Aunt Penny started coming to Maine for a week in the summer, when Michael and I moved there for me to go to graduate school; she loved coming back to New England. She came here as a girl with Aunt Dorothea. The family had a house in Salisbury Cove back then. Now retired, she would rent a house down near Bar Harbor, and invite Michael and me to come from Bangor, have dinner, and stay over for a night. The year she rented the house right on Salisbury Cove, it was late September. (She didn't want to fight the summer crowds and it was still plenty warm.) It was 2001. Michael and I had already been to the rental house and had a pleasant visit with Aunt Penny over the weekend. It was now the work week. The evening of September 11th, we drove down to stay with Aunt Penny and together watch the coverage of the Twin Towers. Two days later, with no flights leaving Portland, she left Maine in her rental car and got herself home to Florida in three days. She was 76.

Obituary: Marietta Carr
Marietta Carr died Aug. 8, 2003. She was 78. Carr received a B.S. in zoology from UNH in 1947 and worked at a number of hospitals before joining Abbott Laboratories, North Chicago in 1967. She was named the first woman manager at Abbott in 1968. She joined Alpha Therapeutic Corp., where she was vice president of regulatory affairs—the first woman vice president of a pharmaceutical company—from 1978 to her retirement in 1990.
She is survived by her nephew, Geoffrey Carr; nieces Jennifer Carr Isherwood-Iobst and Linda Carr Farrell, and cousins. Memorial contributions may be made to the Marietta "Penny" and Jane Carr Endowed Fund c/o The UNH Foundation, 9 Edgewood Road, Durham, NH 03824.



1 comment:

  1. I'm glad you came back to Aunt Penny! If I had my doubts about parts of the dinner party piece, I have none here. She is a 'sketch' and this is a sketch-and-a-half. This has all the time, space, and ease I missed in the dinner party one. You liked merging a profile with adult memoir, eh? Certainly reads as if you were on your game here all the way--what makes the difference for you between the usual good piece and an unusually good one?

    You do such nice work in those italics, and Penny's tone is identical to the tone in the dinner party--nothing is going to shake those bossy, know-it-all speeches out of your head ever!

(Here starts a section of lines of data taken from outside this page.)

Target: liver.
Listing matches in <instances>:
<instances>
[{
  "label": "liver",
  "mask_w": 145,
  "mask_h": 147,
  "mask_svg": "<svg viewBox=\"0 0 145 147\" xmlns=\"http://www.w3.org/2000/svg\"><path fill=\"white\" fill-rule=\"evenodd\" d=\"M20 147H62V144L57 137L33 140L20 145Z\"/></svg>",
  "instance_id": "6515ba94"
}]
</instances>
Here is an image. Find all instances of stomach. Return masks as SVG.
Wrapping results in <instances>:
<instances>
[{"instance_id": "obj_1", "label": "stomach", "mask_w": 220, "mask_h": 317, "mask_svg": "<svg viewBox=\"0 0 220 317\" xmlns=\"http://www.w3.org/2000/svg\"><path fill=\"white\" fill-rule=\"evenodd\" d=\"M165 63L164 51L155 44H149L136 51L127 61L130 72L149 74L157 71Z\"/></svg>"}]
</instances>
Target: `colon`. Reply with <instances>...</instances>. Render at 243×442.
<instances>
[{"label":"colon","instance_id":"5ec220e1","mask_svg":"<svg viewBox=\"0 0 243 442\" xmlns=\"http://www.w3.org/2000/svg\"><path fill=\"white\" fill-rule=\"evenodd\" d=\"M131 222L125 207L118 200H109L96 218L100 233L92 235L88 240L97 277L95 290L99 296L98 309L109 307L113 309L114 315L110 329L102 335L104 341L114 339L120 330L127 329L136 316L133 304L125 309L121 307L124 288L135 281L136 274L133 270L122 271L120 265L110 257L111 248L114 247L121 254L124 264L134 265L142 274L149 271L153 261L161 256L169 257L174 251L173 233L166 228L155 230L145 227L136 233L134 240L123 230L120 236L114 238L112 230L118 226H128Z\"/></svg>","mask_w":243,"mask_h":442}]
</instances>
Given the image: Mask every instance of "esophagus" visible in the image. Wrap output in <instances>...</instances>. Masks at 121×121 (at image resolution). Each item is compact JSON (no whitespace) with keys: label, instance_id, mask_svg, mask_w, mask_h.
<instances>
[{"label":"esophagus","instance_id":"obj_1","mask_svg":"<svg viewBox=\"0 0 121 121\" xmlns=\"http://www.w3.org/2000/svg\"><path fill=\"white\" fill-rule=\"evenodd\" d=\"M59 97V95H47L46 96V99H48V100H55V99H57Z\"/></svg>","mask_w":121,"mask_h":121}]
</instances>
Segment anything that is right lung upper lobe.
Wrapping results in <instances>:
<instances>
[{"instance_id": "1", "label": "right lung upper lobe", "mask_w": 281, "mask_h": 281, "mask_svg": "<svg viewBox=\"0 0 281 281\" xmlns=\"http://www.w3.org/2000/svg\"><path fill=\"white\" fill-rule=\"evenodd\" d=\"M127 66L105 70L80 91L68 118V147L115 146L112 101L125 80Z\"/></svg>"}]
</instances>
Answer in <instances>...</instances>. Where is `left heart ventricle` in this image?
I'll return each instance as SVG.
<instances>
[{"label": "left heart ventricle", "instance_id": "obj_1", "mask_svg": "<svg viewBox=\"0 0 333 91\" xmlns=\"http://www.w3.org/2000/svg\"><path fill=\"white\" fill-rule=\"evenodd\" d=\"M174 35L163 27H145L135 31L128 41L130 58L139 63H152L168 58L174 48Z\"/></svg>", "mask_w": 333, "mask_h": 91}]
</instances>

So good the way this flows from fact to factoid to italicized monologue to action to whatever you next have in store for the reader.

    Again, I wonder why this is so strong, while the piece on independence last week had only those few images to stick with the reader. What differences in origin of material, process of writing, and so on?

    Last note: devastating that her idea of a great read was 'Of Human Bondage' with its miserable, parasitic, cruel Mildred as its centerpiece.